11 January 2008

Councillor disqualified after fraudulently claiming benefits

A former member of Tewkesbury Borough Council and Gloucestershire County Council was banned from being or standing for election as a councillor for four years by the Adjudication Panel for England this week, following a Standards Board for England investigation. 

The Standards Board investigated allegations that Councillor Sean Connors had brought his office or authority into disrepute after he pleaded guilty to charges of fraudulently claiming payments over a number of years. 

As a councillor, Councillor Connors was entitled to reclaim expenses for childcare if council commitments meant that he had to pay a carer to look after his children. However, his authority became concerned about the validity of his claims and a police investigation revealed that Councillor Connors had never incurred some of the childcare expenses for which he had claimed. 

After his conviction Councillor Connors was eventually ordered to pay back the £1,100 he had claimed and given a 200-hour community punishment order. Although he resigned from Tewkesbury Borough Council, the authority from which he claimed the childcare expenses, in November 2006 - a few days before he was originally due to be sentenced - he remained a parish councillor until the elections in May 2007 and was a county councillor until resigning the day before his Adjudication Panel hearing. 

The Adjudication Panel for England agreed that Councillor Connors had brought his office and authority into disrepute by making a number of false claims over a prolonged period in his official capacity as a councillor, at the expense of the taxpayer and for his own benefit.  The Adjudication Panel disqualified him for four years.
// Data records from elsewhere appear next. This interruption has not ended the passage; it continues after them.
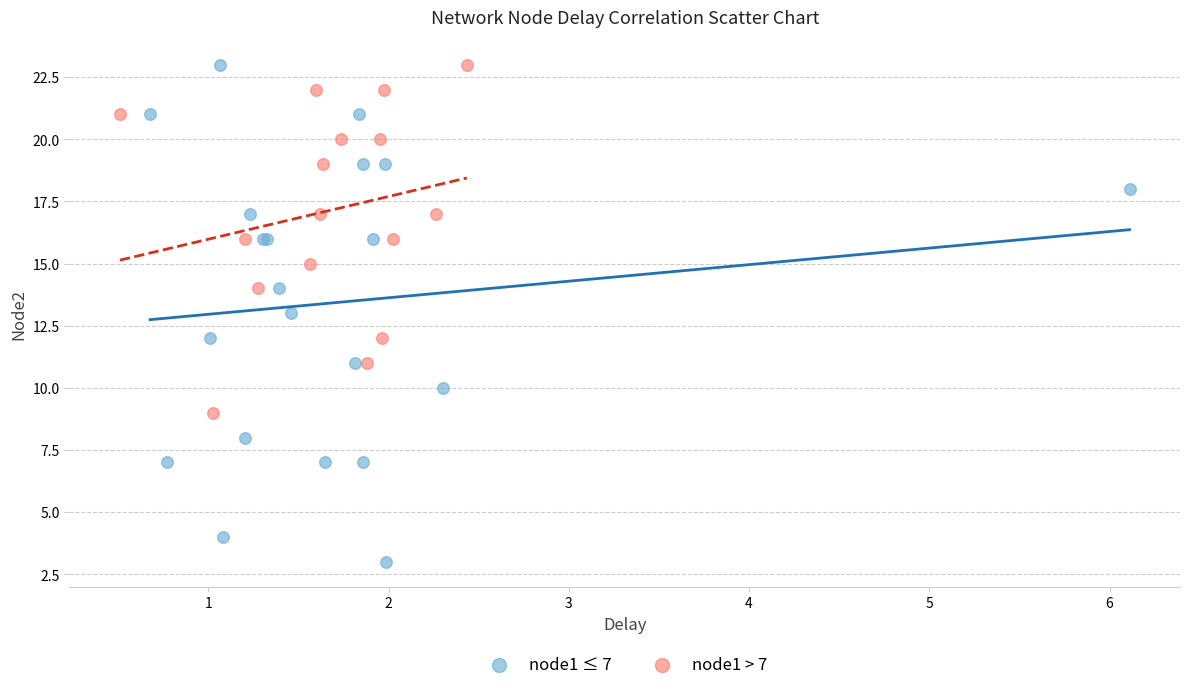

Which series has the largest Y range (max minus min)?

node1 ≤ 7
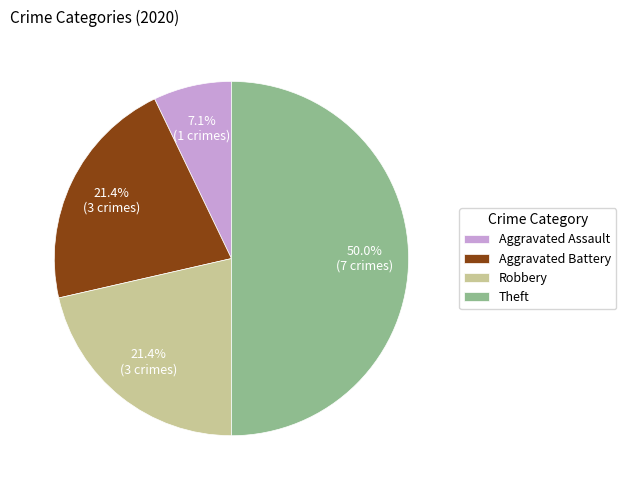

Which category has the smallest portion of the pie?

Aggravated Assault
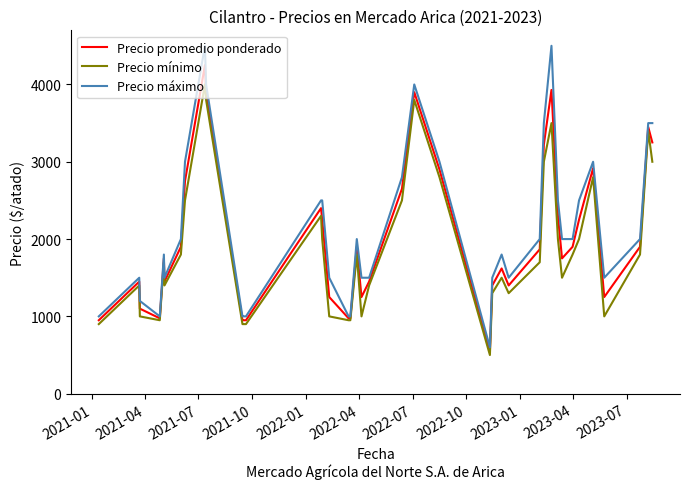

List the series in order of their overall mean, highest first.

Precio máximo, Precio promedio ponderado, Precio mínimo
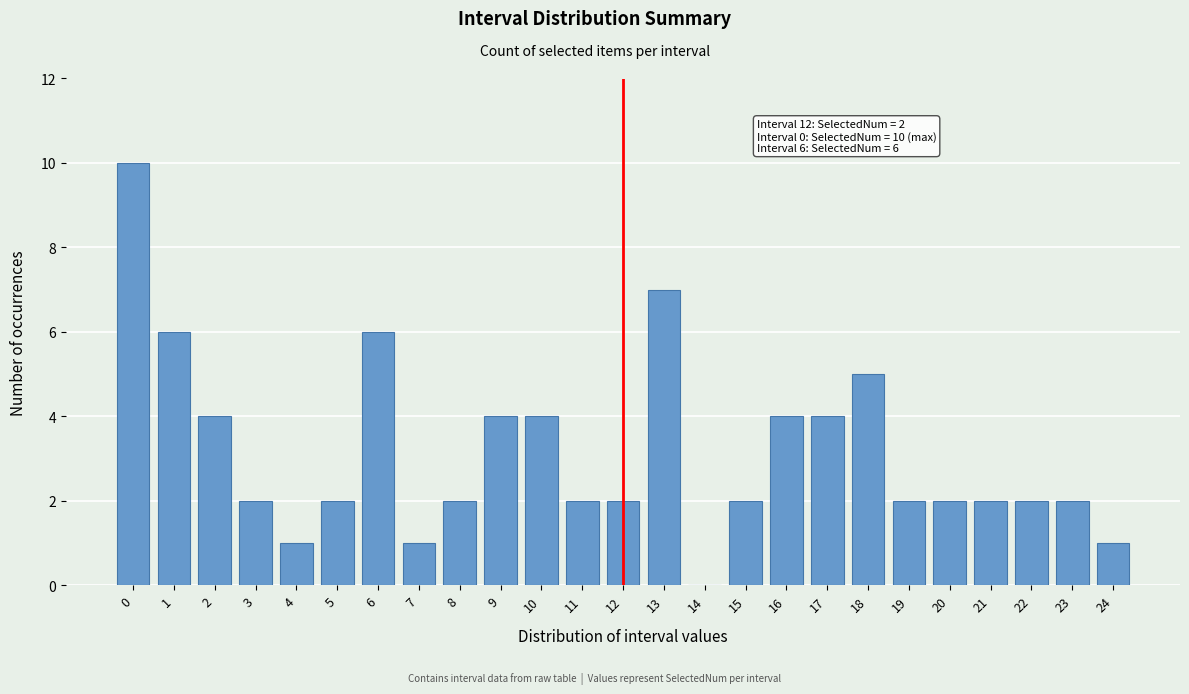

Reading left to right, transcribe all the data shown in this chart.

0=10	1=6	2=4	3=2	4=1	5=2	6=6	7=1	8=2	9=4	10=4	11=2	12=2	13=7	14=0	15=2	16=4	17=4	18=5	19=2	20=2	21=2	22=2	23=2	24=1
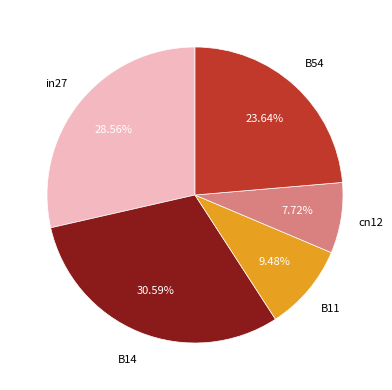

To the nearest percent, what is the difference between the largest and smallest slice percentages?

23%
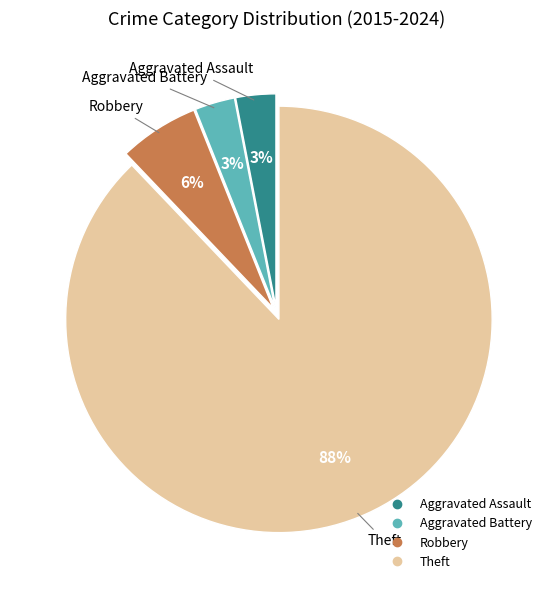

How many segments does this pie chart have?

4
Sir Anthony Holland, Chair of the Standards Board for England, said: “By fraudulently claiming money from his authority for himself, Councillor Connors failed to act with the honesty and integrity that the general public have every right to expect from their local representatives.  This was a serious breach of the trust the electorate had placed in him and the four-year ban reflects the seriousness of his conduct.”

Ends.

For media enquiries, contact the press office on 0161 817 5400 or email press.enquiries@standardsboard.gov.uk.

Notes for editors

The Standards Board for England and the Adjudication Panel for England are independent from one another. The Standards Board does not determine sanctions to be imposed on members who have breached the Code of Conduct.

Ethical standards officers employed by the Standards Board investigate potential breaches of the Code of Conduct on the Standards Board’s behalf.  At the end of an investigation, the ethical standards officer either makes a finding or refers the case to a local standards committee or the Adjudication Panel if the potential breach is sufficiently serious to warrant some form of sanction.

The Adjudication Panel for England is an independent judicial tribunal. The Lord Chancellor appoints its members following consultation with the Secretary of State for Local Government.